Antwort von ds am 19.04.2006, 11:46 Uhr

Hallo
Ich glaube nicht, dass man da alle Maenner ueber 1 Kamm scheren kann denn es gibt auch andere Situationen.
Und wenn ein Mann nen Job schon seit Jahren macht bei dem er ne gewisse Stundenzahl taeglich oder woechentlich arbeitet dann ist das halt nun mal sein Job.
Mein Mann arbeitet 12 Stunden am Tag bzw. in der Nacht denn er arbeitet im abwechselnden Schichtdienst und er hilft mir wenn er Zuhause ist mit allem egal ob er nun 12 Stunden hinter sich hat oder nicht.
Er geht auch 2 Mal die Woche ins Training fuer seinen Sporteverein und das obwohl er davor 12 Stunden gearbeitet hat.
Wenn er frei hat dann uebernimmt er oft auch alles so dass ich frei bekomme von allem was Zuhause ansteht.

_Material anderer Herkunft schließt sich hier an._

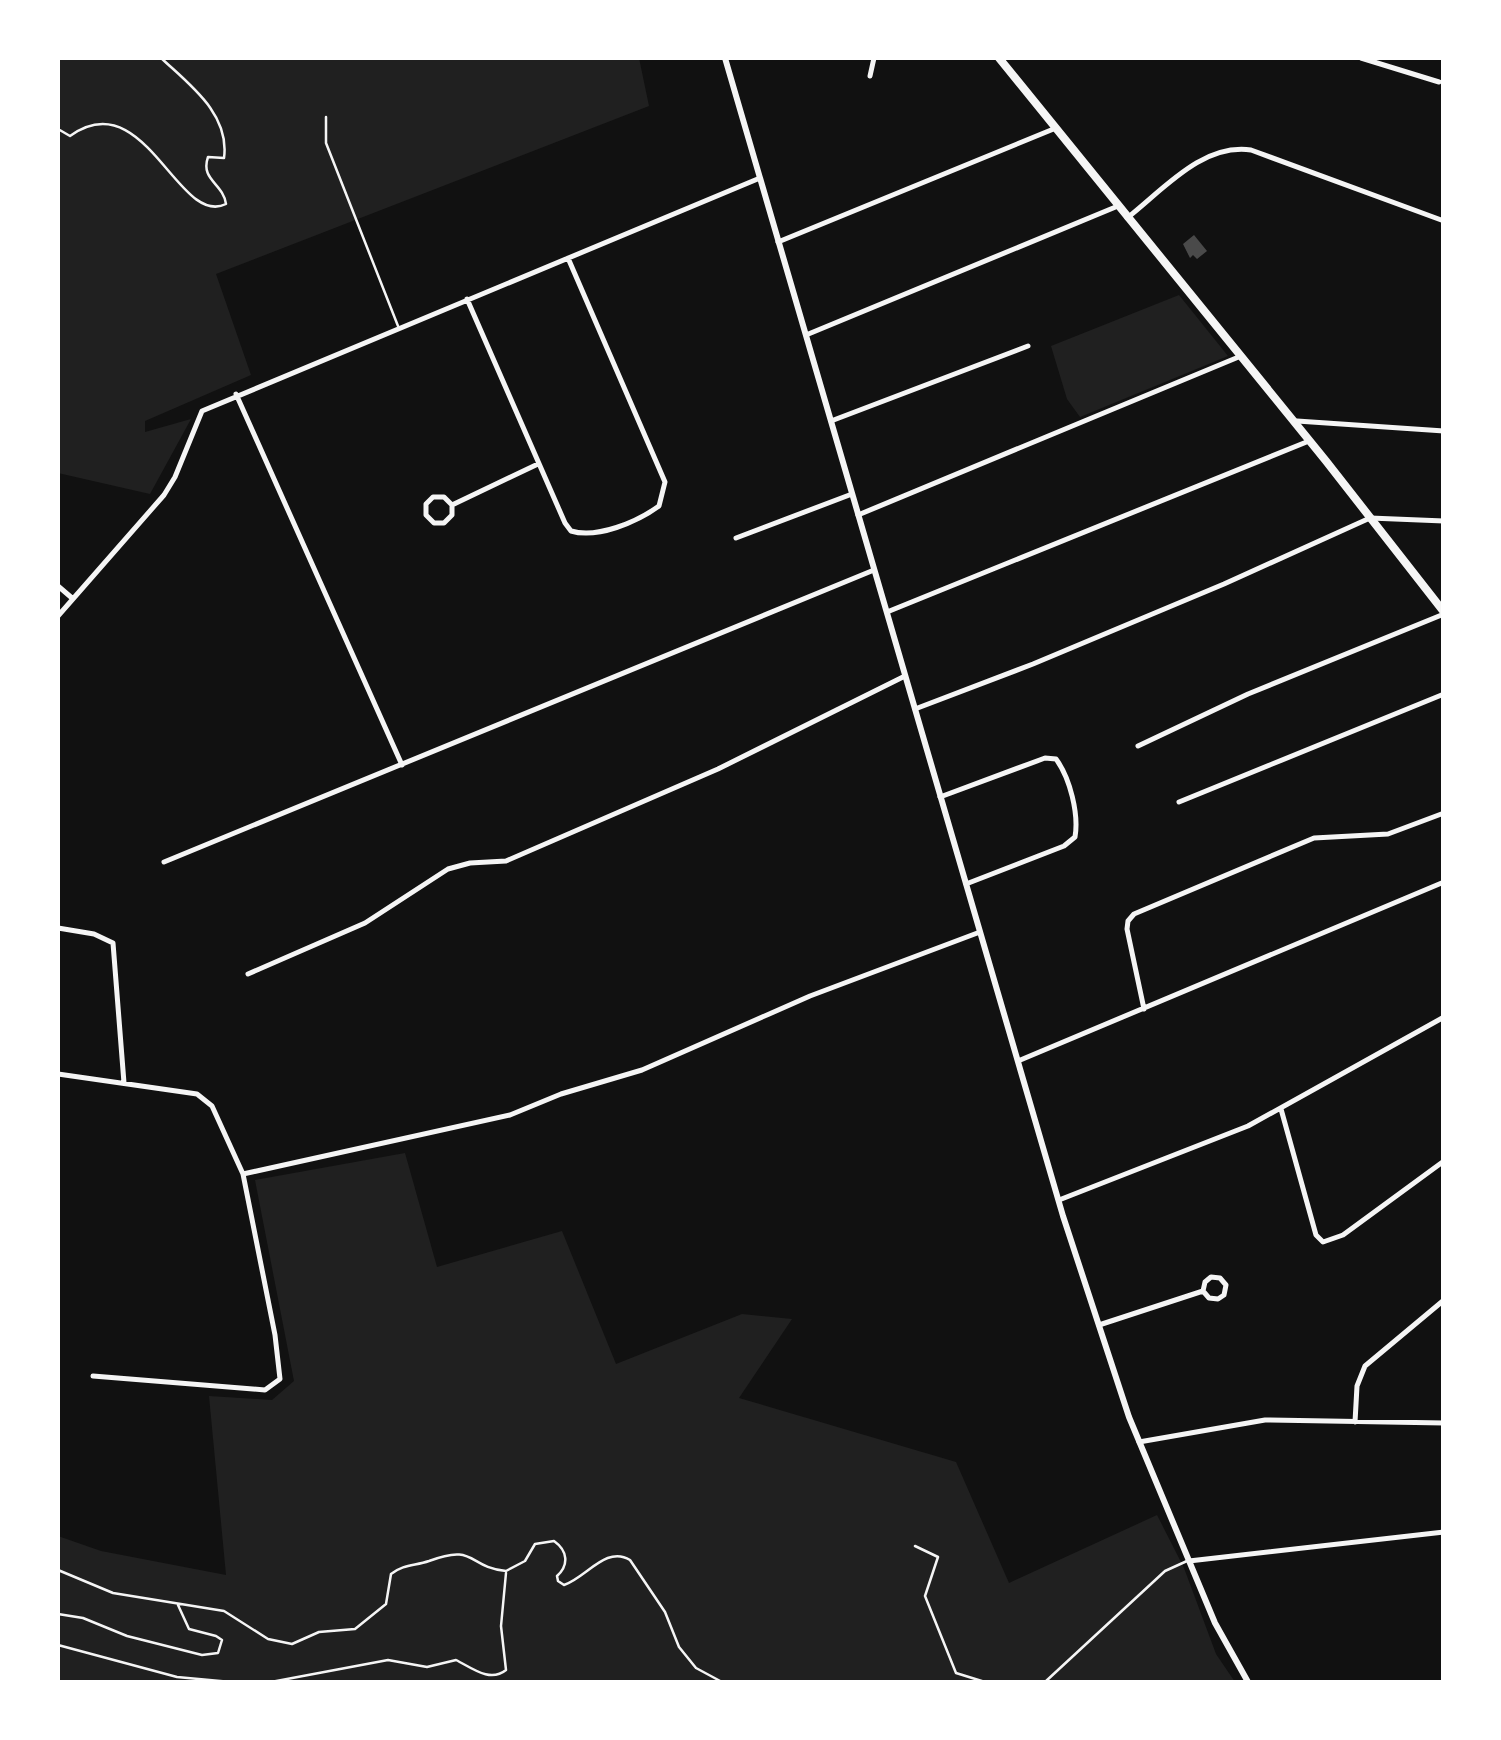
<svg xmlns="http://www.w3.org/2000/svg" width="1501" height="1740" font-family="'Source Sans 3',sans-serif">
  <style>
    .green { fill: #202020 }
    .building { fill: #4a4a4a }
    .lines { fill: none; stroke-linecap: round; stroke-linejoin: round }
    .path { stroke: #f5f5f5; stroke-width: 2.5 }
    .service { stroke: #f5f5f5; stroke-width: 2.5 }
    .minor { stroke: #f5f5f5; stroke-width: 5 }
    .secondary { stroke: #f5f5f5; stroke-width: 6 }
    .primary { stroke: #f5f5f5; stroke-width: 8 }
  </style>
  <rect width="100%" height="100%" fill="#111"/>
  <path class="green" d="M58 58H639L649 106 216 274 251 375 145 421V432L191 419 150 494 58 473Z
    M1179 295 1228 356 1080 417 1067 399 1051 346Z
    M405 1153 437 1267 562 1231 616 1364 742 1314 792 1319 739 1398 956 1462 1009 1583 1157 1515 1184 1568 1216 1654 1235 1682H58V1536L101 1551 226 1575 209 1396 272 1400 294 1381 255 1180Z"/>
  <path class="building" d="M1194 235 1207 251 1197 259 1193 255 1190 258 1183 244Z"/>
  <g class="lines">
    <path class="path" d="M58 129 70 136C145 82 178 228 226 204 223 183 200 180 208 157L224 158C230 114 190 85 161 58
      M58 1570 113 1593 224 1611 268 1639 292 1644 319 1632 355 1629 386 1604 391 1574C404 1564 415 1566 429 1561 476 1543 467 1567 506 1571L525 1561 535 1544 554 1541C568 1551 569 1565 557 1576L558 1581 564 1585C586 1578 606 1545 630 1560L665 1612 679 1647 696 1668 722 1682
      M58 1614 83 1618 127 1636 202 1655 218 1653 222 1640 216 1636 189 1629 178 1605
      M58 1645 177 1677 231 1682
      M271 1682 388 1660 427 1667 456 1660C472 1668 490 1683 506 1670L501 1626 506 1573"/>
    <path class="service" d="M326 117V143L398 326
      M915 1546 938 1557 925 1596 956 1673 985 1682
      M1045 1682 1165 1571 1187 1561"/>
    <path class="minor" d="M1361 58 1439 82
      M870 76 874 58
      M1127 218C1163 190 1202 143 1251 150L1444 221
      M778 242 1056 128
      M467 299 565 523 571 531C597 539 637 522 659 506L665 482 568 258
      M806 335 1118 206
      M236 394 402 765
      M831 421 1028 346
      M1297 421 1444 431
      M452 505V515L444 523H434L426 515V504L433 497H444L452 505 538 464
      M858 515 1241 356
      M736 538 852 494
      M58 586 72 598
      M887 612 1309 441
      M58 616 164 495 175 477 202 411 760 178
      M915 709 1033 664 1224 584 1370 518 1444 521
      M1138 746 1248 694 1444 614
      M940 797 1045 758 1056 759C1070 778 1079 814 1075 837L1064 846 966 884
      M1179 802 1444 694
      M164 862 874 570
      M58 928 94 934 113 943 124 1083
      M248 974 365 923 448 869 470 863 506 861 718 769 905 676
      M1144 1009 1127 929 1128 921 1134 914 1314 838 1388 834 1444 813
      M1018 1061 1444 882
      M58 1074 197 1094 212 1106 243 1174 275 1335 280 1379 265 1390 93 1376
      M1281 1109 1316 1235 1323 1242 1343 1235 1444 1161
      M243 1174 510 1115 561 1094 642 1070 810 996 980 932
      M1059 1200 1248 1126 1444 1017
      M1099 1325 1203 1291 1209 1298 1218 1299 1224 1295 1226 1285 1220 1278 1211 1277 1205 1282 1203 1291
      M1355 1422 1357 1386 1365 1366 1444 1300
      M1139 1442 1265 1420 1444 1423
      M1189 1561 1444 1532"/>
    <path class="secondary" d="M725 58 1063 1216 1129 1417 1215 1623 1248 1682"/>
    <path class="primary" d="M999 58 1326 461 1444 612"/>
  </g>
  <rect width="1501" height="1740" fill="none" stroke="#ffffff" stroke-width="120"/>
</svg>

Und wenn ein Mann mehrere Stunden arbeitet dann kann das schon lange und stressig sein aber nur weil die Frau daheim ist heisst das noch lange nicht, dass sie weniger arbeitet.
Schliesslich gibt es ja auch Frauen so wie mich die von Zuhause aus vom PC arbeiten und trotzdessen noch die Kids haben und den Haushalt schmeissen.
Und ich will weder bedauert noch bemitleidet werden weil mache was ich mache.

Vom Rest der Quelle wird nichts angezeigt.